SOURCE PASSAGE Start Marker

WHAT EXPERIENTIAL LEARNING OPPORTUNITIES DO YOU PROVIDE STUDENTS?
I like to get students involved in actual research. In my Historical Archaeology class, we processed, identified and analyzed artifacts from a 19th century brothel site in downtown Fargo. In my Ethnohistorical Methods class, students get hands-on experience analyzing documents – projects have centered on NDSU’s history and the historic red light district in both Fargo and Moorhead.
Both classes have worked in tandem with public history classes led by Angela Smith, associate professor of history and public history director. My students serve as the “archaeological experts” who provide some background research and anthropological contextualization on objects that her students will then incorporate into museum exhibits.
Finally, I believe the best way to learn archaeology is by doing archaeology. In summer 2016 I took a group of NDSU students to Jamaica to participate in an archaeological field school on a colonial coffee plantation.
WHAT IS YOUR TEACHING PHILOSOPHY?

SOURCE PASSAGE End Marker

SET OF TASKS:
1 > In the passage on experiential learning, where did the students go in summer 2016?
2 > Please reproduce part of the passage on experiential learning, beginning at the words "Both classes have" and stopping after "YOUR TEACHING PHILOSOPHY?".

DATASET Start Marker

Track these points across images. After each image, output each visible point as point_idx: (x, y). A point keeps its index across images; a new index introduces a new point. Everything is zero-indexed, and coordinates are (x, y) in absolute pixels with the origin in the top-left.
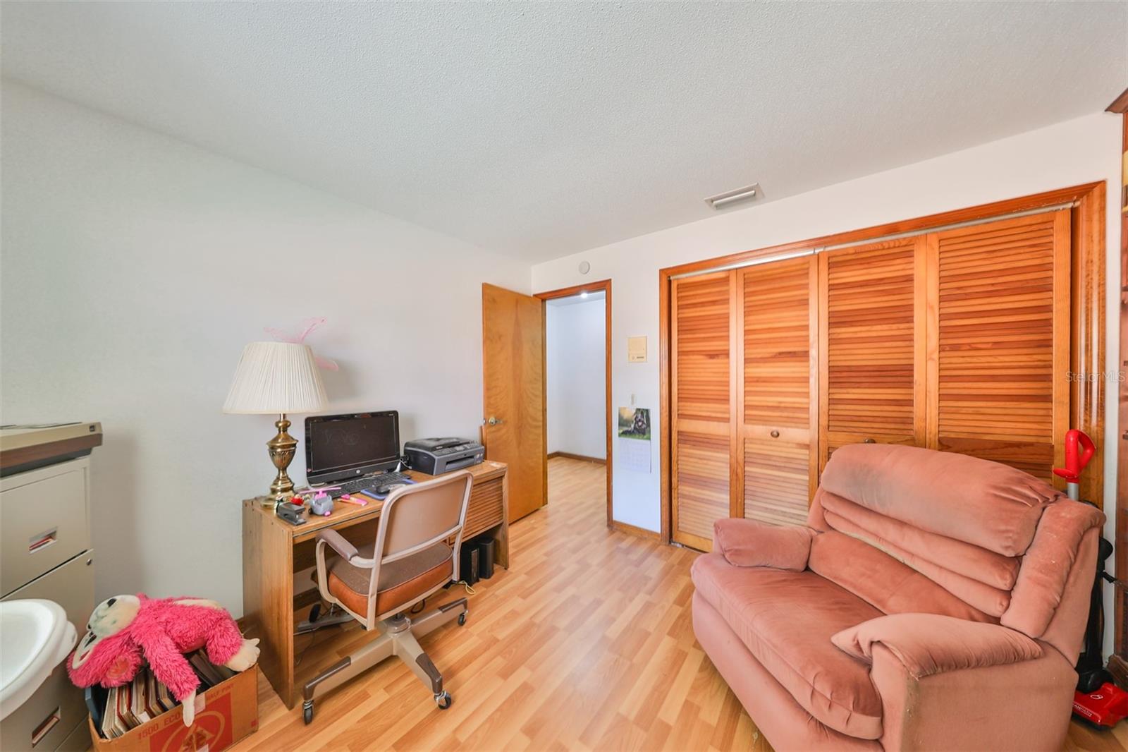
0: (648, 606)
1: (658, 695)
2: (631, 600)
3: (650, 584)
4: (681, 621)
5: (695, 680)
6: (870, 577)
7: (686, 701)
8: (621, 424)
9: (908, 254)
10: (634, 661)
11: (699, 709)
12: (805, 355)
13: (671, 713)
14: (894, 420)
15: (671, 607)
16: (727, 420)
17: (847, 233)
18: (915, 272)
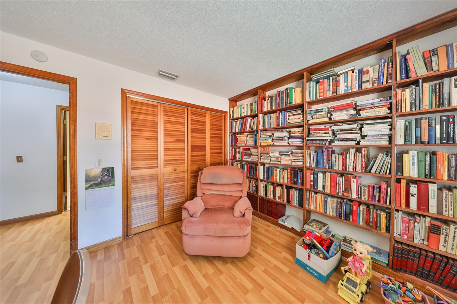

DATASET End Marker

ANSWERS BY ITEM:
1 > To Jamaica, for an archaeological field school on a colonial coffee plantation.

2 >
Both classes have worked in tandem with public history classes led by Angela Smith, associate professor of history and public history director. My students serve as the “archaeological experts” who provide some background research and anthropological contextualization on objects that her students will then incorporate into museum exhibits.
Finally, I believe the best way to learn archaeology is by doing archaeology. In summer 2016 I took a group of NDSU students to Jamaica to participate in an archaeological field school on a colonial coffee plantation.
WHAT IS YOUR TEACHING PHILOSOPHY?